I've been experimenting, and when I change my gradle snippet from before to
assets.srcDirs 'some/random/directory/on/my/hd'
then, when I enumerate the root assets directory via
AAssetDir *rootAssets = AAssetManager_openDir(aassman, "");
const char *f = AAssetDir_getNextFileName(rootAssets);
while(f)
{
log(f);
f = AAssetDir_getNextFileName(rootAssets);
}
AAssetDir_close(rootAssets);
I get all of the files that were in that directory, but none of the directories.
This would explain why, when I have my gradle assets.srcDirs set to what it was before ('build/cmake/release/arm64-v8a/resources'), the enumeration prints nothing.
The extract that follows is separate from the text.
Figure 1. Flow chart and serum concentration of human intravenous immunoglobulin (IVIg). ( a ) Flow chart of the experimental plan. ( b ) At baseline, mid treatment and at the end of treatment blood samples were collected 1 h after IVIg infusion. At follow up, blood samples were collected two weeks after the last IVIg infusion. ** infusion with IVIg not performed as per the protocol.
Is it not possible to simply plop my resources directory hierarchy into my apk?
I'm unsure which possibility is occurring:
1. the resources hierarchy is present in the .apk, but "getNextFileName" bypasses directories, and my AAssetManager_open calls to that hierarchy ("resources/images/blah0.png") is inexplicably failing for some other reason
2. the resources hierarchy isn't present, because gradle's assets.srcDirs only copies files and not directories
3. there is some restriction on using gradle, or AAsset, or both which forbids hierarchies altogether?
4. ????
What I want is simply the ability to tell gradle "please put the resources folder and its contents where it is accessible in the .apk". I feel like this is an extremely standard and not-niche request, yet am having a ton of trouble finding any documentation showing just that.
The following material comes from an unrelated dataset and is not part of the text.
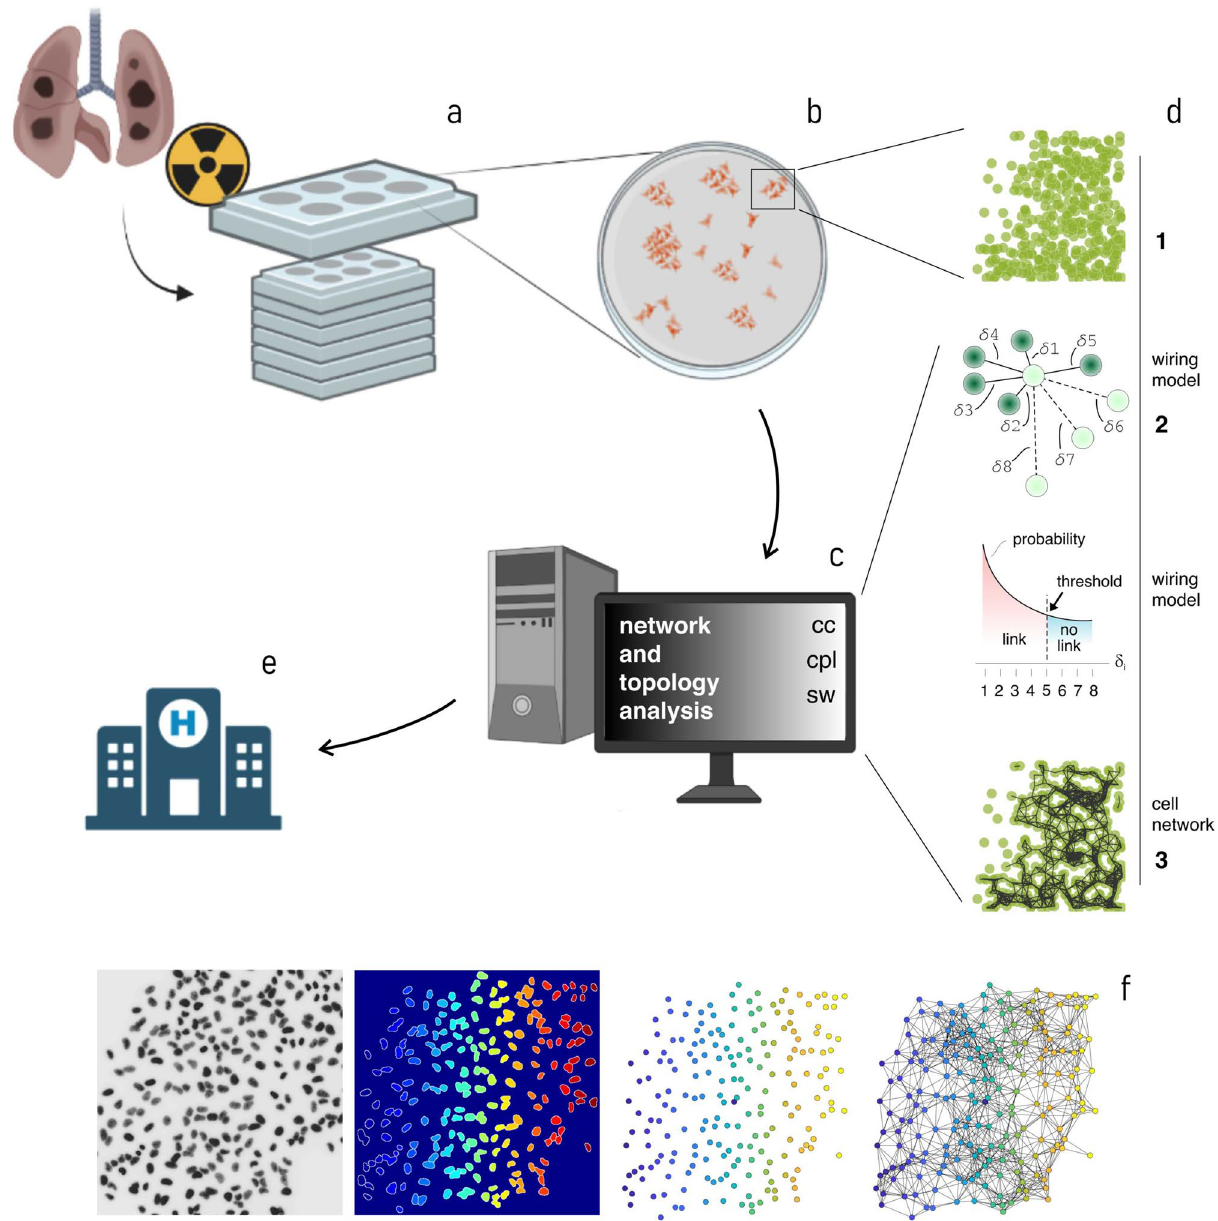
Figure 1. Flowchart of the different steps of the study. Different lung cancer cells (H460, A549 and Calu-1) were cultured on a 6-multi-well plate and exposed to an ionizing radiation in the 0–8 Gy range ( a ). Cells were then images using fluorescence microscopy ( b ). The acquired images were then passed to a computer for processing and data analysis ( c ). The data analysis consisted in well-assessed technique of network science, including: routing the nodes, building the associated cell graphs, and extraction of network parameters such as the clustering coefficient, the characteristic path length, and the small world coefficient ( d ). The topological parameters determined through the analysis where then correlated to the biological characteristics of cells and the radiation dose. This procedure and the association between the topology of cancer cell graphs, the radiation, and the cell characteristics, can be possibly used in clinical medicine as a method for determining the radioresistance of cells and the performance of radiotherapy ( e ). Part ( f ) of the figure illustrates how graphs were generated out of cells. The originating fluorescent cell images were segmented and isolated by a watershed transformation and a distance transform. The process enabled to split out separated, non-touching regions in each image that were thus identified as the cell-centers. Cell centers were then connected using the Waxman’s model: the Waxman algorithm finds the probability of two nodes being linked as a negative exponential function of their distance. (Partially created with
The examples you linked seem to point to a flat resources folder, and then access their content by enumerating the files from that folder (rather than any "hardcoded" relative filepaths).
Another concern of mine is- if I'm pointing to my "resources" folder via gradle, will that copy its contents, but not the folder itself? so if I want the folder itself copied, I should put the resources folder in another folder where it is the sole entry, and instead point to that?
Please excuse my verbosity here- I appreciate your help and want to be clear that what I want is something I would expect should be quite simple!